With little or no added sugar, beer is the undisputed winner here. As a result, it usually has fewer carbohydrates than cider, which makes it a little “healthier”, even though the number of calories remains approximately the same. When it comes to sugar content, cider usually has 23 grams per serving, which is actually quite high for a drink. Beer, on the other hand, usually doesn't contain sugar.
This makes beer a better alternative to a regular drink, since sugar is often linked to health problems, such as obesity and heart disease. The real answer here would depend on where your priorities lie in terms of creating a healthy lifestyle. In general terms, most would agree that ciders have an advantage over beer in a variety of respects. A great cider, such as Stock %26 Row's Cold Tea cider has 0 g of sugar, gluten-free %26 vegan, low in carbohydrates.
Also made with 100% Ontario apples. Most beers would have a hard time competing with that. There are, of course, exceptions to this, such as Henry Westons Oak Aged Herefordshire cider with an ABV of 8.2%, but for most ciders found on tap in your local pub, the ABV is usually around 4 to 5 percent. They share the myriad benefits of moderate alcohol consumption, but a touch of antioxidants gives cider an extra effervescence when it comes to health.
But how similar are they really? Could one be better than the other?
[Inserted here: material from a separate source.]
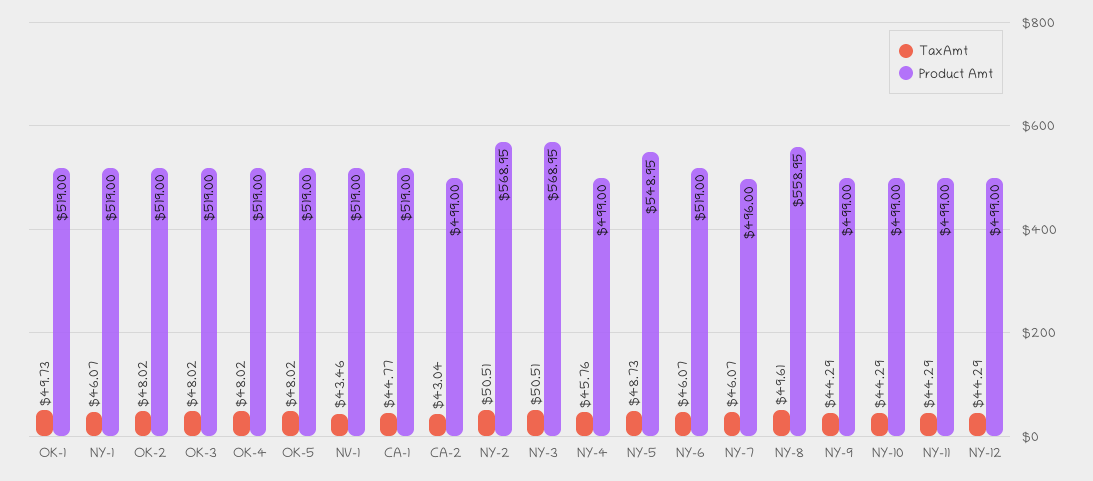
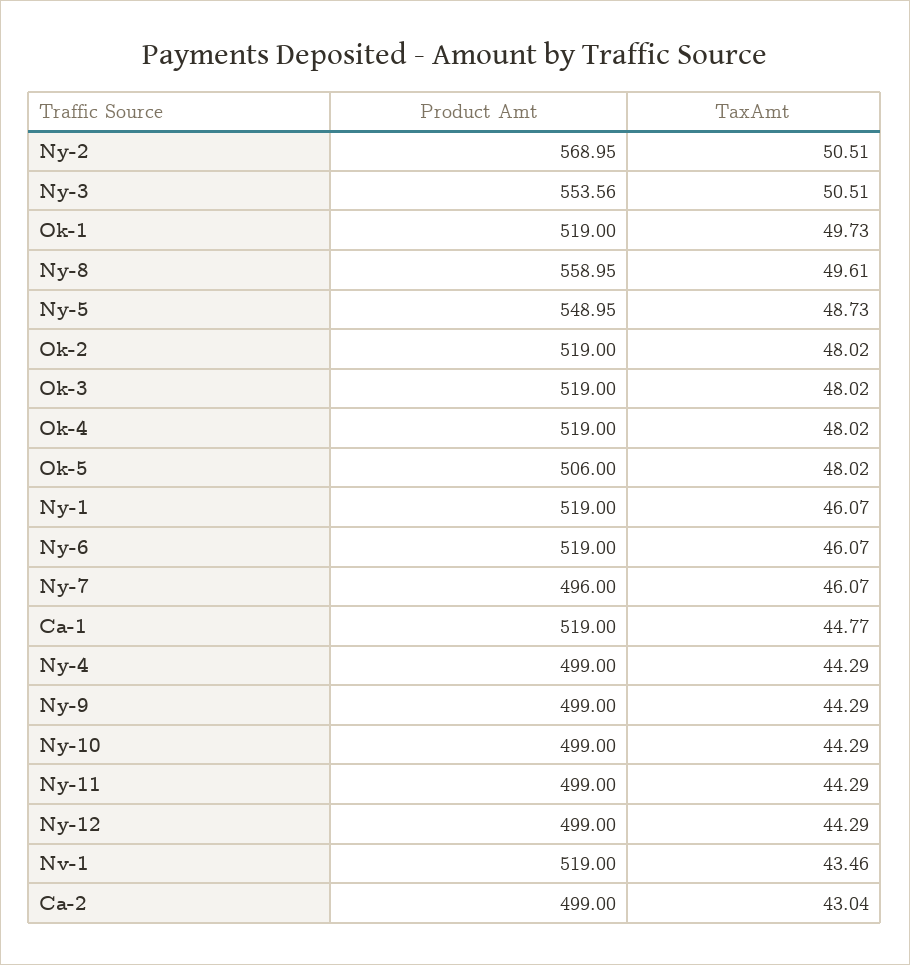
Product Amt, OK-5: 519 -> 506
Product Amt, NY-3: 568.95 -> 553.56
TaxAmt, NY-4: 45.76 -> 44.29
So to finally resolve the beer versus cider debate, here are some ways beer and cider actually differ from each other. Despite the fact that cider has been around for a long time, it has only recently resurfaced as a popular substitute for beer. Fermented with fruits such as apples, peaches and pears, all of which have a high natural sugar content, cider has a much higher overall sugar content than beer, which is fermented with low-sugar grains, such as hops and barley. Compared to all the ciders mentioned above, for example, this has 36% fewer calories on average.
If you've been to a party lately, you've probably seen a lot more people than before strolling around with hard cider. Even so, the British consume more than any other country, collectively consuming almost 40 percent of the cider produced worldwide. In the case of cider, almost all carbohydrates are fermentable and about 100 percent of sugars are converted to alcohol. Although a degree of sugar is often added to beer to balance flavor, the impact of different fermentation processes means that cider more often has a higher number of carbohydrates.
Malic acid (the most common in apple juice) has about 2.4 calories per gram, so cider acids will add a little less than 5 more calories to the finished cider. In addition to the benefits found in beer, scientists have found as many antioxidants, which help fight dementia, in cider as in red wine, but with a much lower alcohol level. But what about dry ciders? While it is true that this type of cider contains less sugar as a result of yeast being allowed to consume most of the natural sugars in cider, this process produces higher levels of alcohol, which in turn increases the amount of calories overall.